TEXT SECTION>
┄┄┄┄┄┄
Could you demonstrate short perplexity runs produce reasonable values compared to no-SVE?

msy-kato
msy-kato1 year ago (edited 1 year ago)👍 1

Thanks for the comment! I ran perplexity with SVE and no-SVE. The following is the command and partial logs.

### Q8_0 / no-SVE
$ ./build-neon/bin/perplexity -s 0 -np 1 -t 32 -m llama-2-7b-chat.Q8_0.gguf -f wikitext-2-raw/wiki.test.raw -c 128 -b 128 --chunks 4
---
(...snip)
system_info: n_threads = 32 / 64 | AVX = 0 | AVX_VNNI = 0 | AVX2 = 0 | AVX512 = 0 | AVX512_VBMI = 0 | AVX512_VNNI = 0 | AVX512_BF16 = 0 | FMA = 0 | NEON = 1 | SVE = 0 | ARM_FMA = 1 | F16C = 0 | FP16_VA = 0 | WASM_SIMD = 0 | BLAS = 0 | SSE3 = 0 | SSSE3 = 0 | VSX = 0 | MATMUL_INT8 = 0 | LLAMAFILE = 1 |
perplexity: tokenizing the input ..
┄┄┄┄┄┄
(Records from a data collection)
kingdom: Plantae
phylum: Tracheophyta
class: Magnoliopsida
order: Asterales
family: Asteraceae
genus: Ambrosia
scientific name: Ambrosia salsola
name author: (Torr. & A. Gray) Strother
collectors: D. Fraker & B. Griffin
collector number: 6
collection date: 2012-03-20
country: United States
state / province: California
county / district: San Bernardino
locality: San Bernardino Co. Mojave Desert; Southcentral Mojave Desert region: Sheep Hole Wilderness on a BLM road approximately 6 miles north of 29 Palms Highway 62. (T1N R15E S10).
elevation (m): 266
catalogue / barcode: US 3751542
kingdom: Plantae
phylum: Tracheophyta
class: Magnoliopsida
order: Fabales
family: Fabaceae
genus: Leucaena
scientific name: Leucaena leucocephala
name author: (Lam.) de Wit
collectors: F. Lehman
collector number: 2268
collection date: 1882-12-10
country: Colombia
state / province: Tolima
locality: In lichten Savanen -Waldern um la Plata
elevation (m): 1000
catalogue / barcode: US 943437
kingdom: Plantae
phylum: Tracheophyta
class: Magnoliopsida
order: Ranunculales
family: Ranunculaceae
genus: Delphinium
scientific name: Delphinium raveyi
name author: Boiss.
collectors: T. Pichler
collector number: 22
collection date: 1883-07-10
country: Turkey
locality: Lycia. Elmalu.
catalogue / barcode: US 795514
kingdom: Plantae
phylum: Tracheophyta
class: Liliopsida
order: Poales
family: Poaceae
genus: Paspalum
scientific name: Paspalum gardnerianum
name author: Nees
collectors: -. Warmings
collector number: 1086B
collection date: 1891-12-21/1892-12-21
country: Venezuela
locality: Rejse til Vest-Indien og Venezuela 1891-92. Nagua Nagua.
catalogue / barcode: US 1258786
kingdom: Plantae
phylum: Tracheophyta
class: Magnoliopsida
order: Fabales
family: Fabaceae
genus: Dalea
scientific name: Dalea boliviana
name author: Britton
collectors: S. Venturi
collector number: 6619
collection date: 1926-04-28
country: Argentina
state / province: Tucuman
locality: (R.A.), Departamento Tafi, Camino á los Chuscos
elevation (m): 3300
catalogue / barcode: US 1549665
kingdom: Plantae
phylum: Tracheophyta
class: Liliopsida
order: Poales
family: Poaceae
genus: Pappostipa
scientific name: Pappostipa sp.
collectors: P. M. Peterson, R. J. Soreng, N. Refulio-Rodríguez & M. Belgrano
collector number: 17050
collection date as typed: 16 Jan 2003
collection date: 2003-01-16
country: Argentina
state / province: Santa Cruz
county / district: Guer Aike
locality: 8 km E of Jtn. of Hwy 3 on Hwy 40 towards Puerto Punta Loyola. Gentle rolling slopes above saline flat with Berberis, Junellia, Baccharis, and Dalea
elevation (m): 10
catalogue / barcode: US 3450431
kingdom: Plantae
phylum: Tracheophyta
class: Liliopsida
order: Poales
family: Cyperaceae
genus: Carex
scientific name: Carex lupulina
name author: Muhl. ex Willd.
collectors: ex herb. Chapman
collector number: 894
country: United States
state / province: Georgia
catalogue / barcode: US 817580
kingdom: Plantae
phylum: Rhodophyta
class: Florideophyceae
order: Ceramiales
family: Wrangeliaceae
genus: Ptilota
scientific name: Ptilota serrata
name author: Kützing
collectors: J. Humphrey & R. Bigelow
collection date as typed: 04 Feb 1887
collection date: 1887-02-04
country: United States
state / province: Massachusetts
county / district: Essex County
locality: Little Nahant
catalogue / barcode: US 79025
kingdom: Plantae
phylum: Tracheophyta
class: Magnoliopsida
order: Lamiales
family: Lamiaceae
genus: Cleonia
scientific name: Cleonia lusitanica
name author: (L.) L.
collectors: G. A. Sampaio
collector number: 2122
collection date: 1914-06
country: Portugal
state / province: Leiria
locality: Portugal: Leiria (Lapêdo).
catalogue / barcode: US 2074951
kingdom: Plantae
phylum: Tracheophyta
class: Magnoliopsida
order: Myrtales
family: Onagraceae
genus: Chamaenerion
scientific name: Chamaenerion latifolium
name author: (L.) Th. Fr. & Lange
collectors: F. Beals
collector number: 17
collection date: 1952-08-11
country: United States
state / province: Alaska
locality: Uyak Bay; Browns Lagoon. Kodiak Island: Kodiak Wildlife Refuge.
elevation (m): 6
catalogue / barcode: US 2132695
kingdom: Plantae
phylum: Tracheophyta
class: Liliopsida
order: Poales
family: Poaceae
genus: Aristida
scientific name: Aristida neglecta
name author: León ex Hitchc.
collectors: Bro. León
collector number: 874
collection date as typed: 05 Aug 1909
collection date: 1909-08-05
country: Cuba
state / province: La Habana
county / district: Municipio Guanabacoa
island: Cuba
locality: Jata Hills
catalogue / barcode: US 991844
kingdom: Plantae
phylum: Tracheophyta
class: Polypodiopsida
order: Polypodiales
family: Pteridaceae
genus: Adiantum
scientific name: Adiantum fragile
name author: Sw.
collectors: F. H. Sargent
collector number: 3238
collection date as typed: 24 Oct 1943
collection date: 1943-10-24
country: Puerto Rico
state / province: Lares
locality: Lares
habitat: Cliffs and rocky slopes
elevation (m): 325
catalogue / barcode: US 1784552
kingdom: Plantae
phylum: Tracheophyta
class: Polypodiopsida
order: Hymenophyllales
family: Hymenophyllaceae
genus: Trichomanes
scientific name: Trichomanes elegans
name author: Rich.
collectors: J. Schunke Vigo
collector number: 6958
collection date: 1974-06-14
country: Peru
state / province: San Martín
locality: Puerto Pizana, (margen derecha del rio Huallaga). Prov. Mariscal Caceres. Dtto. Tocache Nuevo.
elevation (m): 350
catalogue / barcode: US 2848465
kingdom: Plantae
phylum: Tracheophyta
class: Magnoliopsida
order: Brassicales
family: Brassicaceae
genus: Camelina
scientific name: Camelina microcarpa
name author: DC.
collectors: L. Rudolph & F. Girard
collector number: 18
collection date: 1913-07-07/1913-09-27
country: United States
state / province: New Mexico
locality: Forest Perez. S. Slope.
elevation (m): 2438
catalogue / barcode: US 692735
┄┄┄┄┄┄
WHAT NEEDS TO BE DONE> List every command-line option given to the perplexity command in the forum thread.

EXERCISE OUTPUT> -s, -np, -t, -m, -f, -c, -b, --chunks